You can make it more difficult, yes. You cannot make it undesirable, because it's so obscenely powerful compared to the costs.

So it is at best undiscused exploit renounced by the common sense, where full espionage (CSM included) was put as a game setting and voted ON.

Because people don't understand the consequences of leaving it on. No one who knows how cost effective it is would choose to play with CSM allowed.

This is true if this is in duel. But in the current case, there is distinctive difference in the two approaches. If there are 9 competitors and all have to run 100 meters sprint, you, choosing to hold back by hands one or two of your competitors (using espionage for CSMs) will not win you the race. It will just make it easier for the other competitors. While if you take steroids (taking infinite techs from Oracle) it will benefit only you and help you win the race or if you push with your super-powers from steroids 1 or two runners to move them forward (infinite gold bug) this will benefit only you and your friends, where it will hurt the other's chances of winning. Fair enough?

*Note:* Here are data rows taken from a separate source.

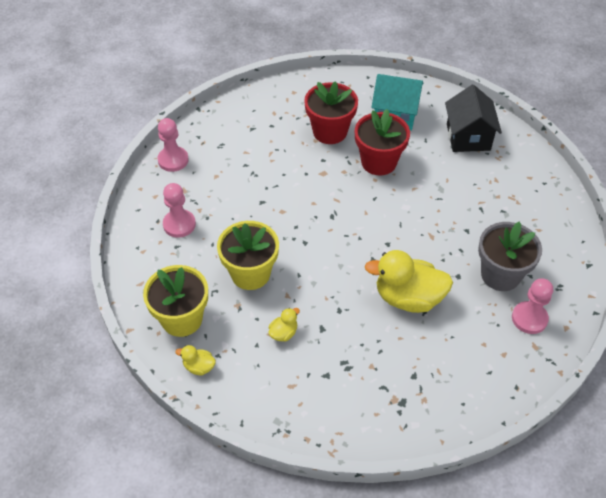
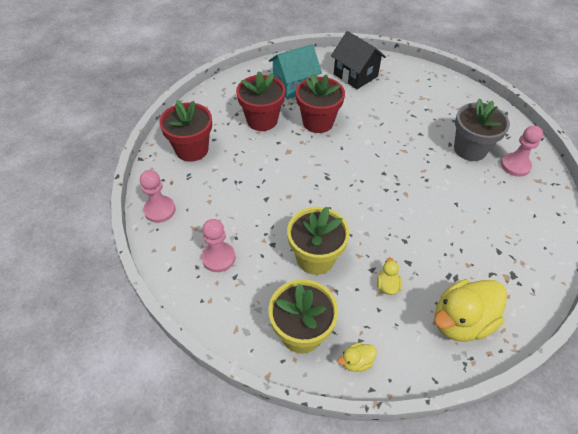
camera: 40 degrees left, 0 degrees up
(245, 124) = (192, 149): none -> red flower pot
(408, 298) = (436, 201): yellow duck -> yellow duck (461, 321)

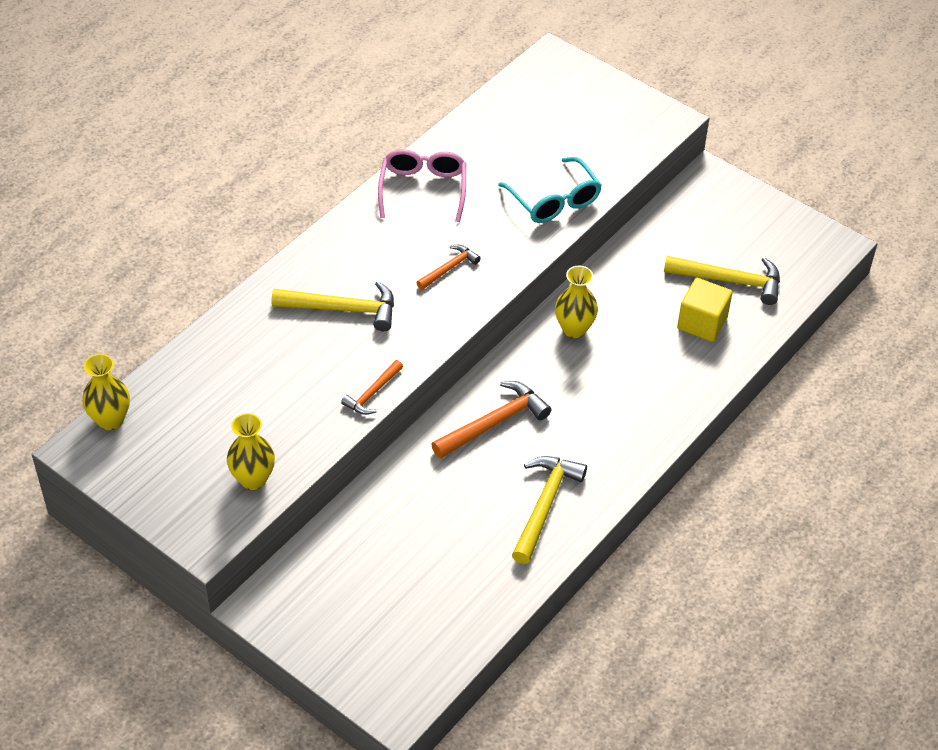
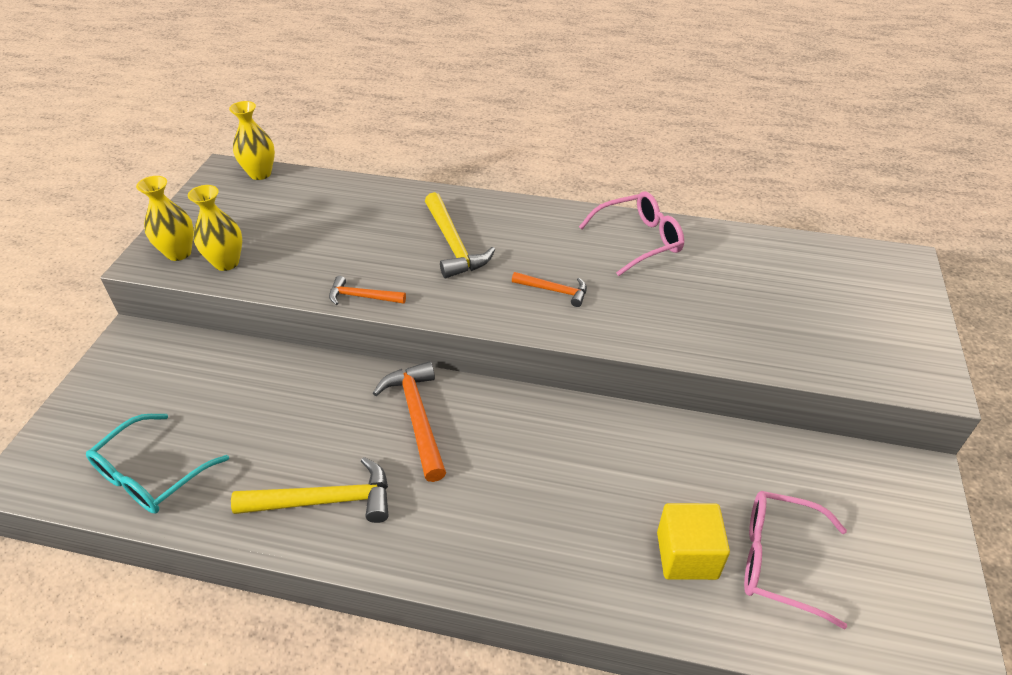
camera: 65 degrees right, 5 degrees down
(494, 423) = (417, 417): orange hammer -> orange hammer turned 135 degrees counterclockwise
(554, 201) = (711, 332): turquoise glasses -> turquoise glasses (151, 476)
(574, 329) = (586, 435): yellow vase -> yellow vase (179, 253)
(730, 281) = (778, 560): yellow hammer -> pink glasses

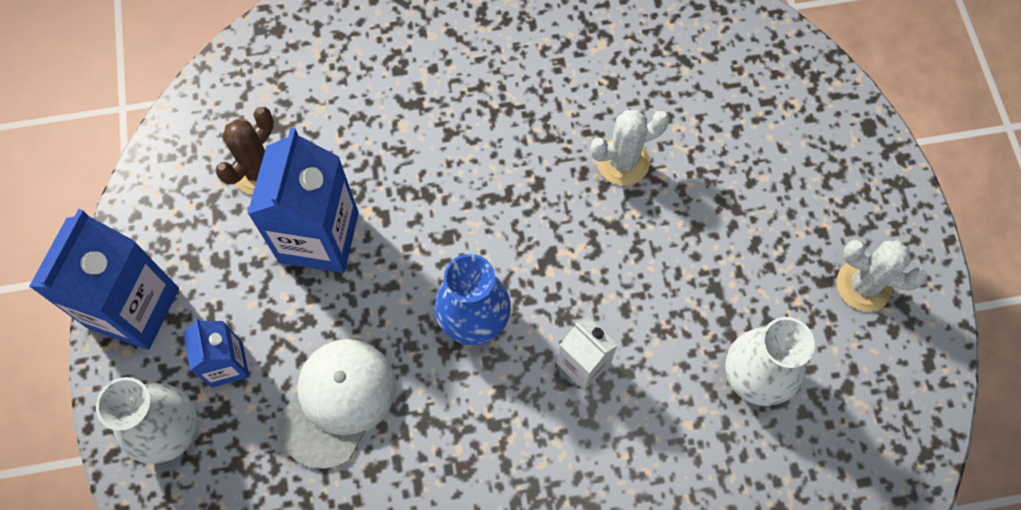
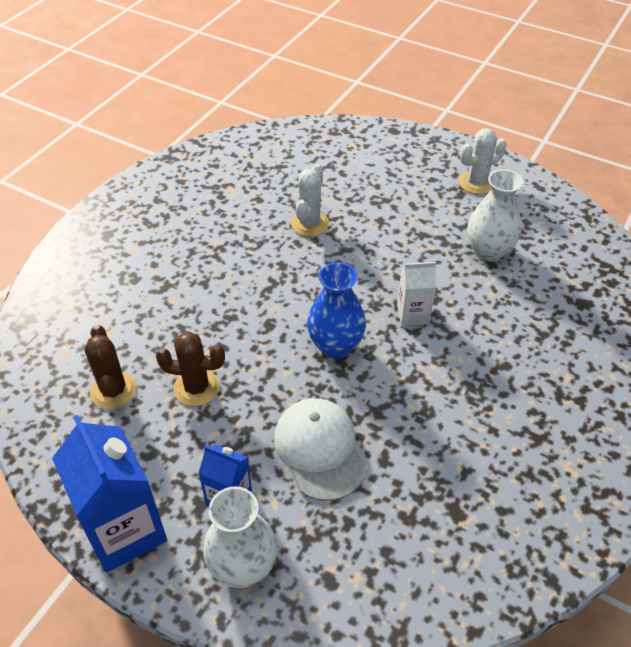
camera: 50 degrees left, 20 degrees down
(319, 237) = (196, 388): blue carton -> brown cactus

The point stays - you can do a lot of things to prevent CSM, where you cant do a thing about someone exploiting Oracle or infinite gold.

Here is a very realistic and likely scenario in civ terms. Azza is a terrible player. He quickly falls behind the other civs. Azza decides that he doesn't like the colour of Team CFC's civ, so he spends the rest of the game staying in the default civics and switching Team CFC into them. Azza refuses to listen to any diplomacy, he just wants to wreck Team CFC's game because he can, so diplomacy won't work. Team CFC can attack Azza, but he has a large army and crap land, so they lose out either way. Team CFC can try to convince Team A, B and C to attack Azza, but since Azza has a large defensive army, crap land, and is wrecking Team CFC's economy, they leave him be. Team CFC's game is completely destroyed by the acts of one insane player, which they can do nothing about. Team CFC rage quits.

In such a scenario, the only possible move CFC can make is to hold a similar vendetta against another team, say Team A. Team A then messes up Team B, and Team B messes up Team C.

In theory, yes. If only one have a gun and fights against 8 other, then this is giving him unfair advantage. If there are 9 guys armed with guns and one decides to use this gun, then yes, it will be messy, but still it depends on skills, and reaction (yeah, on luck too) who lives and who dies. QUite a difference, right? :)

So, based on your analogy, you want to turn it from a game of strategy into a predominately luck based clustertruck, and hope that your neighbours don't decide they want to completely destroy your game. Sounds fun, count me in. :rolleyes:
 
So, based on your analogy, you want to turn it from a game of strategy into a predominately luck based clustertruck, and hope that your neighbours don't decide they want to completely destroy your game. Sounds fun, count me in.
In reality, the things I really want include world peace, inventing cure for cancer, 1 000 000 dollars for me and other things in this line :)

However, my analogy about CSM being strong weapon, but accessible to everyone, as opposed to the Oracle multiple techs bug suggests only that everyone have this supposedly overly strong weapon. Will anyone use it and how all this will end is entirely in the sphere of wild guesses. :)
 
In reality, the things I really want include world peace, inventing cure for cancer, 1 000 000 dollars for me and other things in this line :)

However, my analogy about CSM being strong weapon, but accessible to everyone, as opposed to the Oracle multiple techs bug suggests only that everyone have this supposedly overly strong weapon. Will anyone use it and how all this will end is entirely in the sphere of wild guesses. :)

The funny thing is, your arguments could probably just as easily be used to argue for allowing double moves. After all, in theory everyone can use the powerful tool of a double move. Why not allow them too?